- Born: 9 May 1867 Pierreval, France
- Died: 24 September 1930 (aged 63) Paris, France
- Spouse: Achille Delmaet ​ ​(m. 1885; div. 1893)​
- Children: 3, including Princess Charlotte, Duchess of Valentinois

= Marie Juliette Louvet =

Lover of Prince Louise II of Monaco (1867–1930)

Marie Juliette Louvet (9 May 1867 – 24 September 1930) was the lover of the unmarried Prince Louis II of Monaco and the mother of his only child, Princess Charlotte of Monaco.

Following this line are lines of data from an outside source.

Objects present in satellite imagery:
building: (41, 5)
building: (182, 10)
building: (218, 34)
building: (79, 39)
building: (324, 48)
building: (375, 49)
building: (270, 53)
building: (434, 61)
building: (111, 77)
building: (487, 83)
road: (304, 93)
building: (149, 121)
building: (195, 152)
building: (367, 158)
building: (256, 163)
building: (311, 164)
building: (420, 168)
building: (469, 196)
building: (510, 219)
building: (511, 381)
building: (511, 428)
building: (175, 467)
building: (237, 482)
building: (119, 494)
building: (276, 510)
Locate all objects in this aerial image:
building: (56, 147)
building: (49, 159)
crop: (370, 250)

Known as Juliette, Louvet was the daughter of Jacques Henri Louvet (Pierreval, 10 September 1830 – Rouen, 7 September 1910) and his first wife (m. La Rue-Saint-Pierre, 3 February 1852), Joséphine Elmire Piedefer (La Rue-Saint-Pierre, 3 September 1828 – Pierreval, 10 July 1871).

She married the photographer Achille Delmaet on 6 October 1885 (his best known photographs are nudes of La Goulue, a cancan dancer of the Moulin Rouge), but they divorced on 14 January 1893. They had two children, Georges (1884–1955) and Marguerite (1886–1894). Juliette Delmaet became an entertainer of sorts, reportedly a cabaret singer. In 1897, she was a hostess in a Montmartre nightclub when she met Prince Louis of Monaco. She gave birth to their daughter, Charlotte, in Constantine, French Algeria, on 30 September 1898, where Louis served in the French Army with a regiment of Chasseurs d'Afrique (African Light Horse), and where she justified her presence at the military barracks as a laundress and a dressmaker. Through her daughter, she is the maternal grandmother of Rainier III, Prince of Monaco and Princess Antoinette, Baroness of Massy.